Lagarde keeps the door open for further ECB rate hikes

The desk interprets today’s press conference as a strategic signaling maneuver by the ECB, indicating a readiness to consider additional rate hikes in response to rising inflationary pressures. As President Lagarde noted, while the latest 25 basis point increase to 2.25% may seem modest, it effectively lays the groundwork against potential economic stagnation amidst broader inflationary concerns. Per the full note from ing-think, this shift is partly a response to past hesitations in tackling inflation, which Lagarde acknowledged. Given the ECB's historical context, traders should be mindful of the potential for further tightening if inflation dynamics worsen, especially as external geopolitical factors continue to reflect inflationary trends in Europe.

ECB PRESS

Monetary policy decisions

The desk interprets the ECB's decision to maintain interest rates amid rising inflation risks as a signal of cautious optimism, balancing the need for price stability with growth concerns. Per the full note [source], the ECB acknowledges intensified risks from the ongoing Middle East conflict, which has driven energy prices higher and could impact inflation and economic sentiment. With inflation expectations rising in the short term, the ECB's commitment to a data-dependent approach suggests that future rate decisions will be closely tied to incoming economic data. Upcoming CPI releases on June 2 will be critical for gauging inflation trends and the ECB's subsequent policy stance.

ING THINK

Rates Spark: Bracing for a hawkish ECB

The European Central Bank (ECB) is poised for a 25 basis point rate hike today, supported by a hawkish narrative that suggests limited potential for additional aggressive moves.
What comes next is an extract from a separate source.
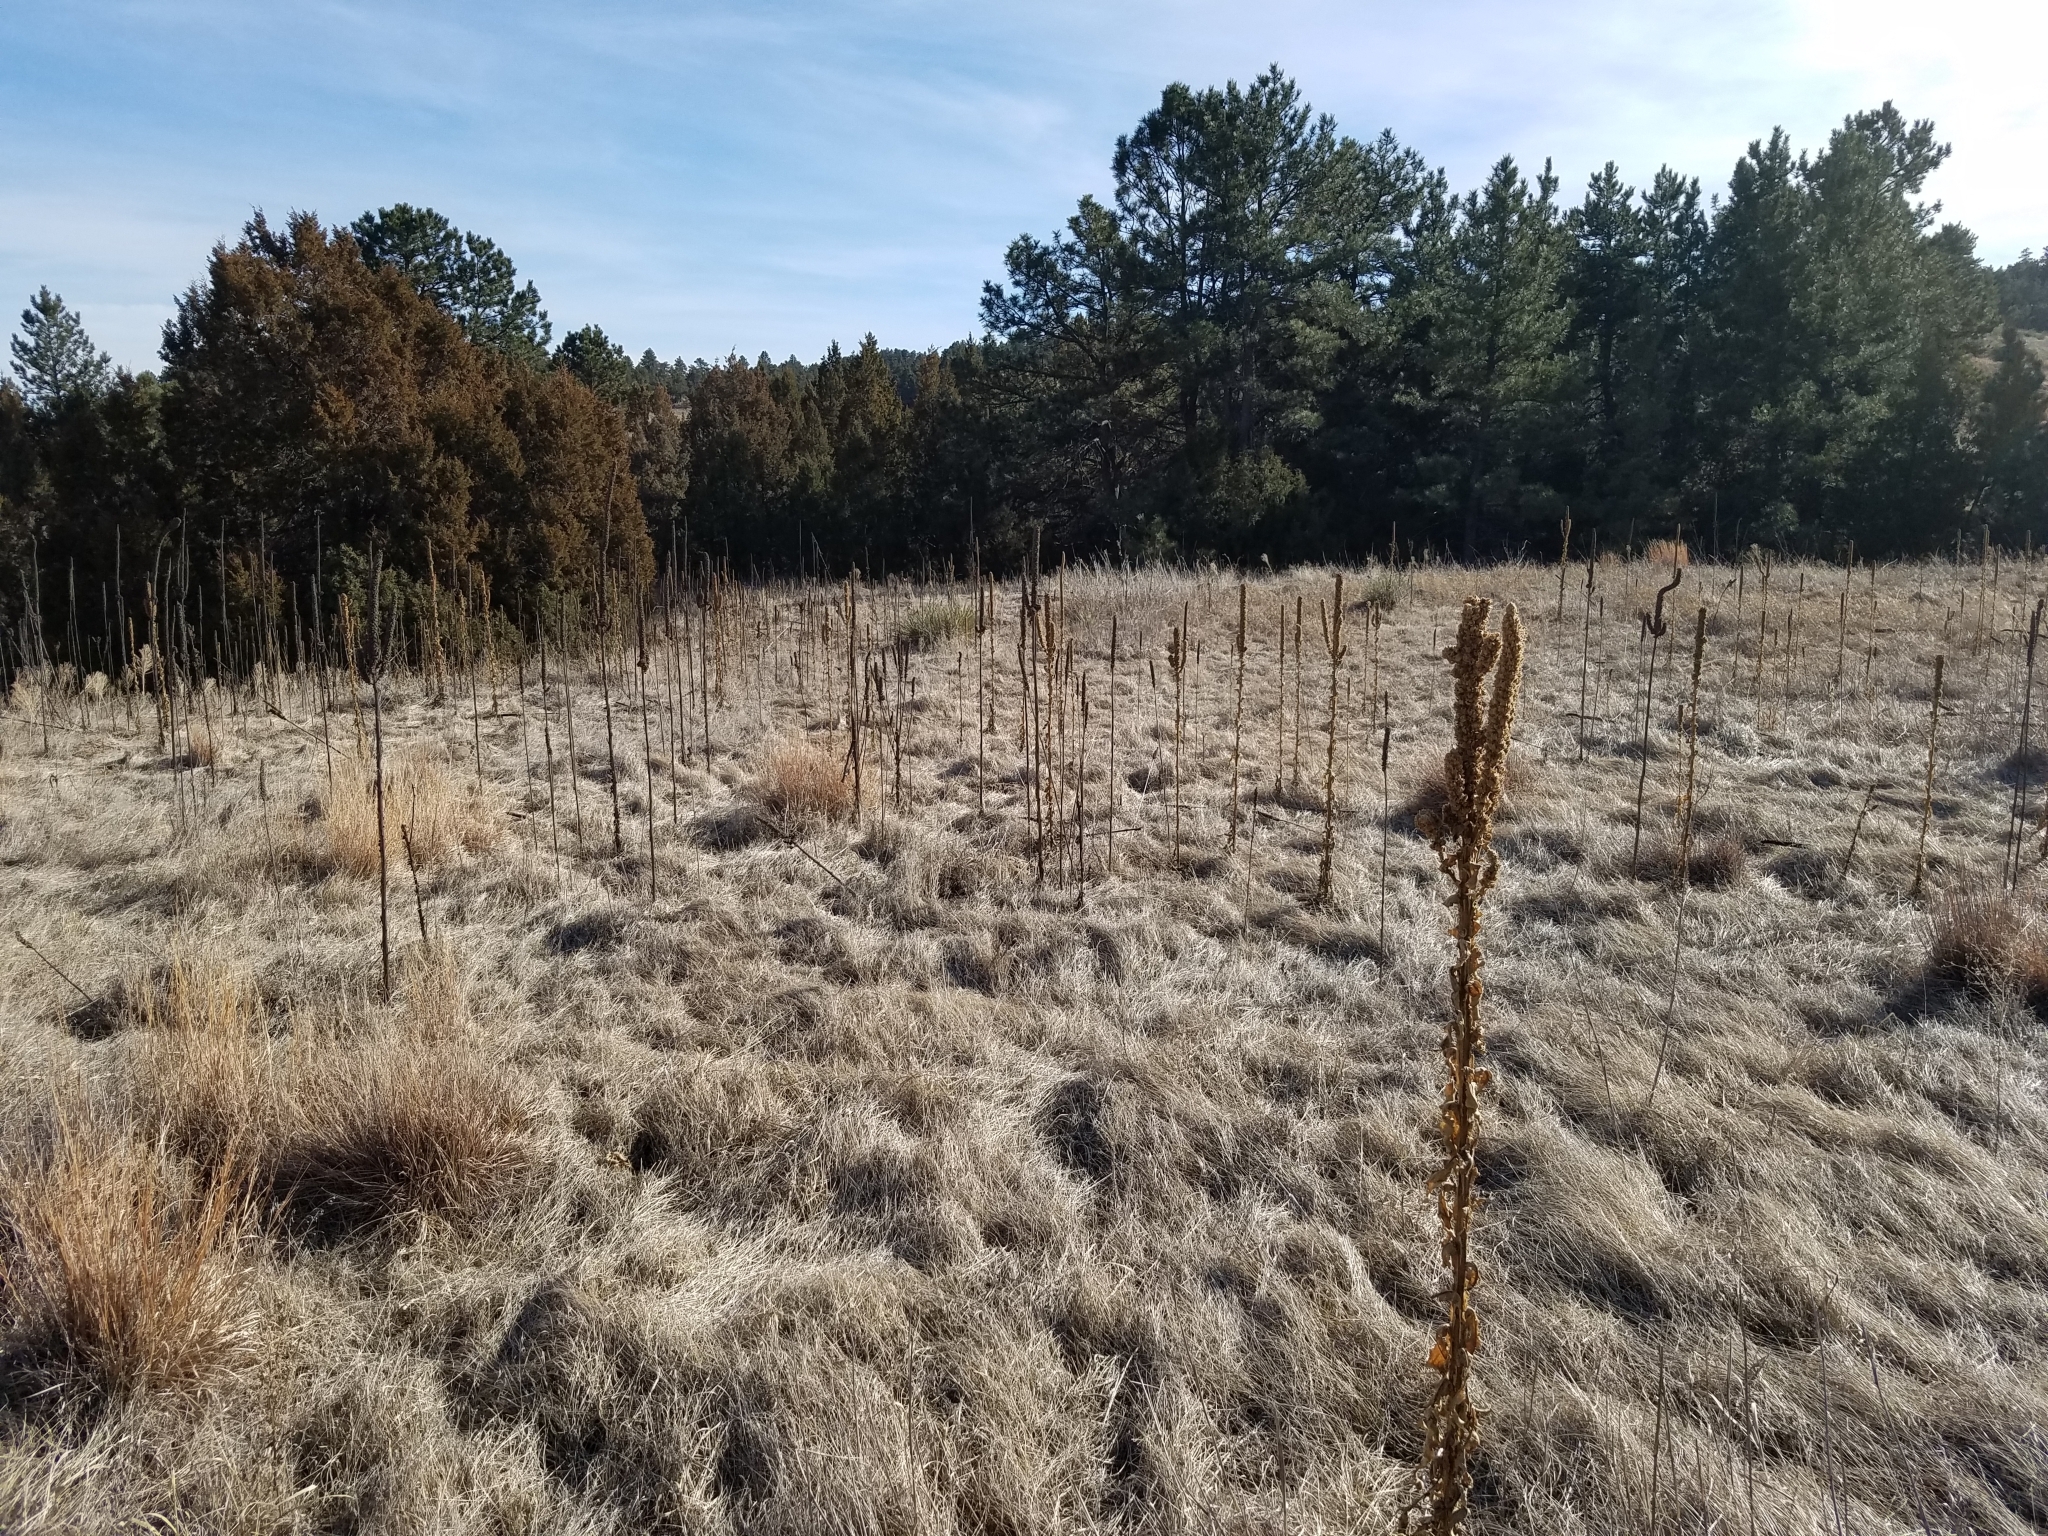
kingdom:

Per the full note from ing-think, expectations are tempered as the market already prices in three hikes, which may represent an overextension of hawkish sentiment, given that inflation pressures have not yet shown second-round effects. The recent ECB commentary implies that while a hawkish tone will be maintained, any surprises beyond today's hike are off the table unless inflation data signals otherwise.
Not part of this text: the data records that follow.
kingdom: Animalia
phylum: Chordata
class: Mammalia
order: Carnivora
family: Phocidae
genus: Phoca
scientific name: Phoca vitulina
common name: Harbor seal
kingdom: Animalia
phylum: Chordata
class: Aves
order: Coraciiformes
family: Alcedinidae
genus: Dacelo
INVESTINGLIVEEamonn Sheridan

Deutsche Bank sees ECB leaving door open to hike in June as inflation expectations surge

The desk interprets Deutsche Bank's recent commentary as a signal that the ECB is navigating a precarious balance between rising inflation expectations and slowing growth. Per the full note [source], the ECB's decision to hold rates steady was expected, yet the accompanying data revealed a notable jump in one-year inflation expectations to 4.0%, the highest since 2023. This shift, combined with tightening credit conditions, suggests that the market is right to fully price in a rate hike by June. The desk sees this as a pivotal moment for the eurozone economy, where inflationary pressures could force the ECB's hand despite growth concerns.